June 19, 2019
It’s been unusually hot recently in some scorching-hot parts of the world. And it’s been unusually hot in places that aren’t accustomed to being hot at all, especially this time of year.
India last week was in the grip of its worst heat wave, based on how much of the country was affected, according to the National Disaster Management Authority. The capital, Delhi, reached a daily record of 118 degrees Fahrenheit, or 48 degrees Celsius, on June 10.
San Francisco peaked at 100 degrees Fahrenheit on June 12, also a daily record, according to the National Weather Service.
Even Helsinki, Finland, way up north on the Baltic Sea, practically turned into an outdoor sauna when the daily high peaked at 84 degrees Fahrenheit on June 6.
What’s going on?
It’s not yet known whether these individual heat waves are directly linked to climate change. Attribution studies, as they are called, take a while to carry out. But the heat waves are consistent with the overall trend of accelerating global warming. As average temperatures rise because of industrial emissions in the atmosphere, heat records are more frequently broken.
Heat waves are bound to get more frequent and more intense, we reported last summer.
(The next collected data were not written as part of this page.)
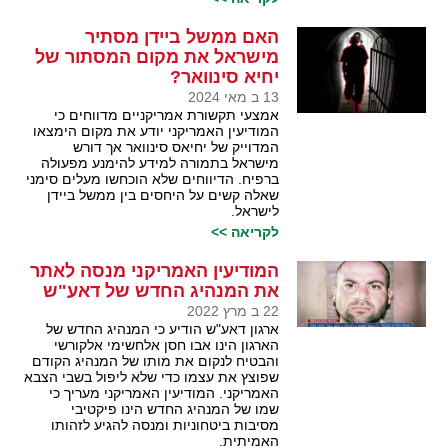
האם ממשל ביידן מסתיר
מישראל את מקום המסתור של
יחיא סינוואר?
13 ב מאי 2024
אמצעי תקשורת אמריקניים מדווחים כי
המודיעין האמריקני יודע את מקום הימצאו
המדוייק של יחיאס סינוואר אך דורש
מישראל בתמורה למידע להימנע מפעולה
ברפיח. הדיווחים שלא הוכחשו מעלים סימני
שאלה קשים על היחסים בין ממשל ביידן
לישראל.
לקריאה >>
המודיעין האמריקני מנסה לאתר
את המנהיג החדש של דאע"ש
22 ב מרץ 2022
ארגון דאע"ש הודיע כי המנהיג החדש של
הארגון הינו אבו חסן אלחשימי אלקורשי
והבטיח לנקום את מותו של המנהיג הקודם
שפוצץ את עצמו כדי שלא ליפול בשבי הצבא
האמריקני. המודיעין האמריקני מעריך כי
שמו של המנהיג החדש הינו פיקטיבי
מסיבות ביטחוניות ומנסה להגיע לזהותו
האמיתית.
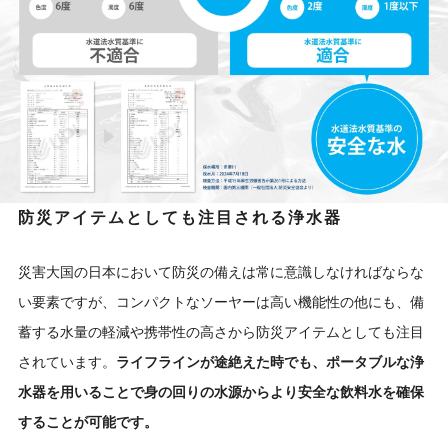
防災アイテムとしても注目される浄水器
災害大国の日本において防災の備えは常に意識しなければならな
い要素ですが、コンパクトなソーヤーは高い機能性の他にも、備
蓄する水量の軽減や携帯性の高さから防災アイテムとしても注目
されています。
ライフラインが途絶えた時でも、ポータブルな浄
水器を用いることで身の回りの水源からより安全な飲料水を確保
することが可能です。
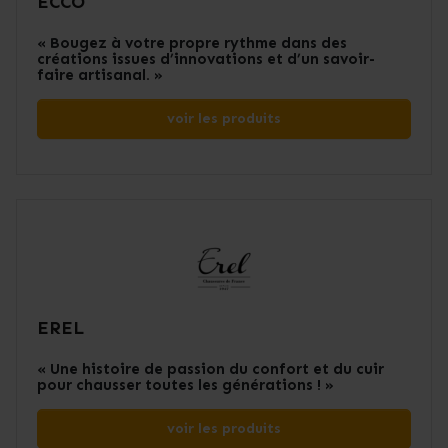
ECCO
« Bougez à votre propre rythme dans des
créations issues d’innovations et d’un savoir-
faire artisanal. »
voir les produits
EREL
« Une histoire de passion du confort et du cuir
pour chausser toutes les générations ! »
voir les produits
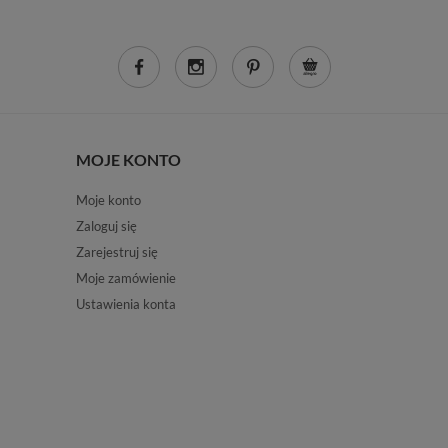
MOJE KONTO
Moje konto
Zaloguj się
Zarejestruj się
Moje zamówienie
Ustawienia konta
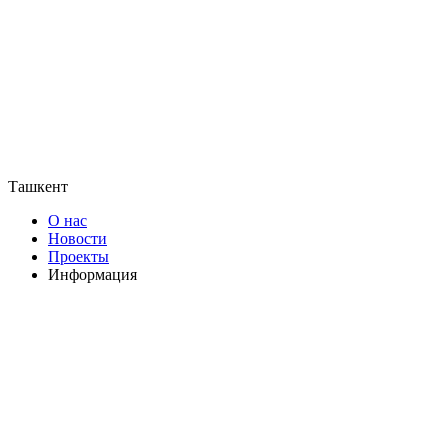
Ташкент
О нас
Новости
Проекты
Информация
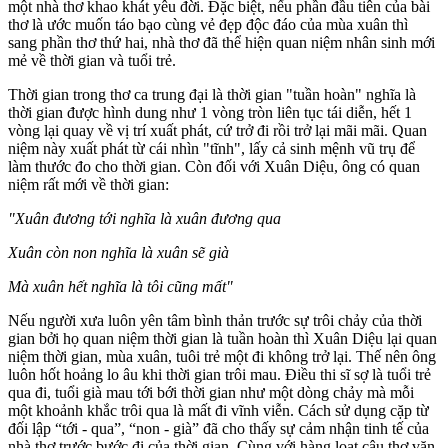
một nhà thơ khao khát yêu đời. Đặc biệt, nếu phần đầu tiên của bài
thơ là ước muốn táo bạo cùng vẻ đẹp độc đáo của mùa xuân thì
sang phần thơ thứ hai, nhà thơ đã thể hiện quan niệm nhân sinh mới
mẻ về thời gian và tuổi trẻ.
Thời gian trong thơ ca trung đại là thời gian "tuần hoàn" nghĩa là
thời gian được hình dung như 1 vòng tròn liên tục tái diễn, hết 1
vòng lại quay về vị trí xuất phát, cứ trở đi rồi trở lại mãi mãi. Quan
niệm này xuất phát từ cái nhìn "tĩnh", lấy cả sinh mệnh vũ trụ để
làm thước đo cho thời gian. Còn đối với Xuân Diệu, ông có quan
niệm rất mới về thời gian:
"Xuân đương tới nghĩa là xuân đương qua
Xuân còn non nghĩa là xuân sẽ già
Mà xuân hết nghĩa là tôi cũng mất"
Nếu người xưa luôn yên tâm bình thản trước sự trôi chảy của thời
gian bởi họ quan niệm thời gian là tuần hoàn thì Xuân Diệu lại quan
niệm thời gian, mùa xuân, tuôi trẻ một đi không trở lại. Thế nên ông
luôn hốt hoảng lo âu khi thời gian trôi mau. Điều thi sĩ sợ là tuổi trẻ
qua đi, tuổi già mau tới bới thời gian như một dòng chảy mà mỗi
một khoảnh khắc trôi qua là mất đi vĩnh viễn. Cách sử dụng cặp từ
đối lập “tới - qua”, “non - già” đã cho thấy sự cảm nhận tinh tế của
nhà thơ trước bước đi của thời gian. Cùng với hàng loạt câu thơ văn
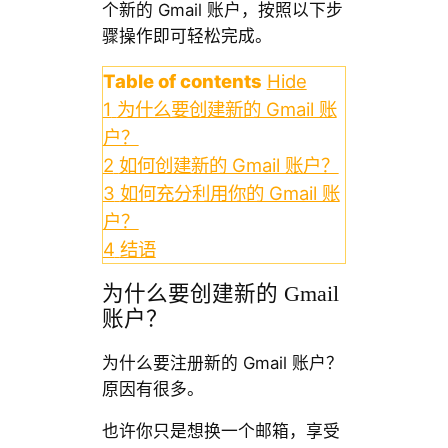
个新的 Gmail 账户，按照以下步
骤操作即可轻松完成。
Table of contents
Hide
1
为什么要创建新的 Gmail 账
户？
2
如何创建新的 Gmail 账户？
3
如何充分利用你的 Gmail 账
户？
4
结语
为什么要创建新的 Gmail
账户？
为什么要注册新的 Gmail 账户？
原因有很多。
也许你只是想换一个邮箱，享受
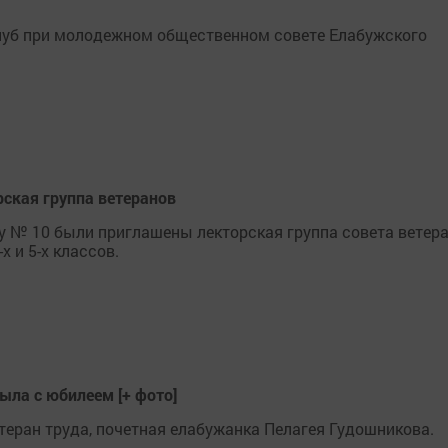
луб при молодежном общественном совете Елабужского
ская группа ветеранов
у № 10 были приглашены лекторская группа совета ветер
 и 5-х классов.
ыла с юбилеем [+ фото]
теран труда, почетная елабужанка Пелагея Гудошникова.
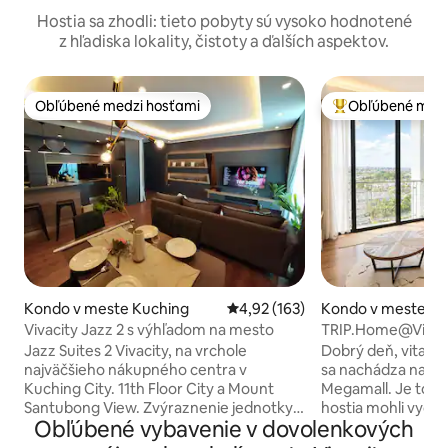
Hostia sa zhodli: tieto pobyty sú vysoko hodnotené
z hľadiska lokality, čistoty a ďalších aspektov.
Obľúbené medzi hosťami
Obľúbené medz
Obľúbené medzi hosťami
Najobľúbenejšie 
Kondo v meste Kuching
Priemerné ohodnotenie 4,92 z 5
4,92 (163)
Kondo v meste Ku
Vivacity Jazz 2 s výhľadom na mesto
TRIP.Home@VivaC
Kuching#CityView 
Jazz Suites 2 Vivacity, na vrchole
Dobrý deň, vitajt
najväčšieho nákupného centra v
sa nachádza na vr
Kuching City. 11th Floor City a Mount
Megamall. Je to vy
Santubong View. Zvýraznenie jednotky.
hostia mohli vych
Obľúbené vybavenie v dovolenkových
1. ČISTIČKA kukučkovej vody 2. Sušička
pohodlie pri jedle
na bielizeň 3. Pohodlná posteľná bielizeň,
centrách a hlavnýc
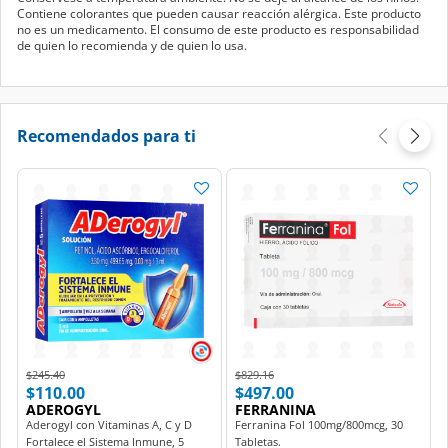
Contiene colorantes que pueden causar reacción alérgica. Este producto
no es un medicamento. El consumo de este producto es responsabilidad
de quien lo recomienda y de quien lo usa.
Recomendados para ti
Price reduced from
to
Price reduced from
to
$245.40
$829.16
$110.00
$497.00
ADEROGYL
FERRANINA
Aderogyl con Vitaminas A, C y D
Ferranina Fol 100mg/800mcg, 30
Fortalece el Sistema Inmune, 5
Tabletas.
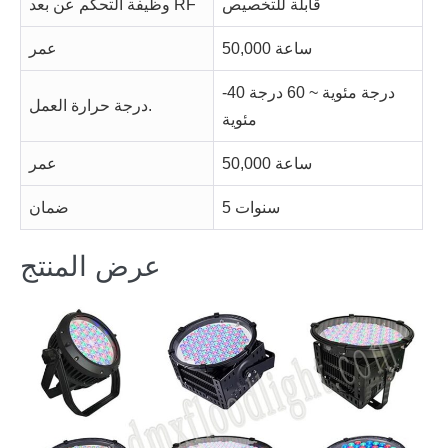
قابلة للتخصيص
وظيفة التحكم عن بعد RF
50,000 ساعة
عمر
-40 درجة مئوية ~ 60 درجة
درجة حرارة العمل.
مئوية
50,000 ساعة
عمر
5 سنوات
ضمان
عرض المنتج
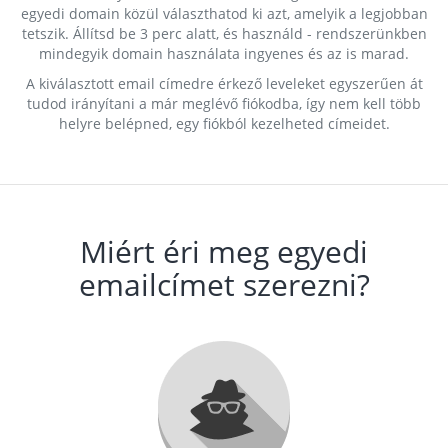
egyedi domain közül választhatod ki azt, amelyik a legjobban
tetszik. Állítsd be 3 perc alatt, és használd - rendszerünkben
mindegyik domain használata ingyenes és az is marad.
A kiválasztott email címedre érkező leveleket egyszerűen át
tudod irányítani a már meglévő fiókodba, így nem kell több
helyre belépned, egy fiókból kezelheted címeidet.
Miért éri meg egyedi
emailcímet szerezni?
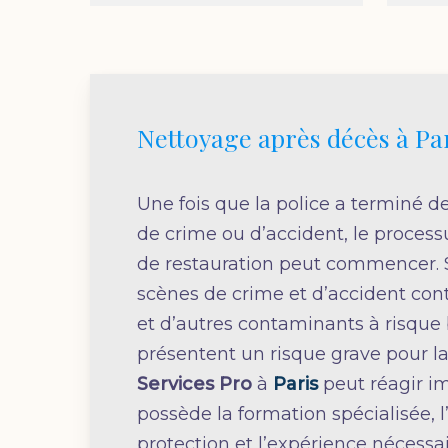
Nettoyage après décès à Pa
Une fois que la police a terminé de
de crime ou d’accident, le process
de restauration peut commencer. 
scènes de crime et d’accident con
et d’autres contaminants à risque 
présentent un risque grave pour la
Services Pro
à
Paris
peut réagir 
possède la formation spécialisée,
protection et l’expérience nécessa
Humanity is no more prepared now than it was then, and the consequences are far-reaching. Sweden and Norway had an unseasonable spate of wildfires in April because of an unusually hot and dry spring. And firefighters in California are bracing for a bad wildfire season, a year after the state’s most disastrous ever.
Heat waves in the Arctic are having another knock-on effect. The ice is thawing — both the vast, mile-thick Greenland ice sheet and sea ice in the Arctic Ocean.
The Greenland ice sheet had a record-setting day on June 12 when melting was seen on more than 45 percent of its surface — about 275,000 square miles. This was the earliest extensive melt “pulse” in four decades of satellite-based measurements. Researchers say a region of high-pressure air stalled over the island, drawing warm air from the south.
The Arctic is warming twice as fast as other parts of the planet, though it is too soon to say how the rest of this melt season will pan out. Cooler weather would slow the melting down.
Sea ice reaches a maximum extent in March and then starts melting, reaching minimum coverage in September. This year, because of the warm conditions, sea ice loss is about three weeks ahead of normal, and on target to reach one of the lowest minimums ever.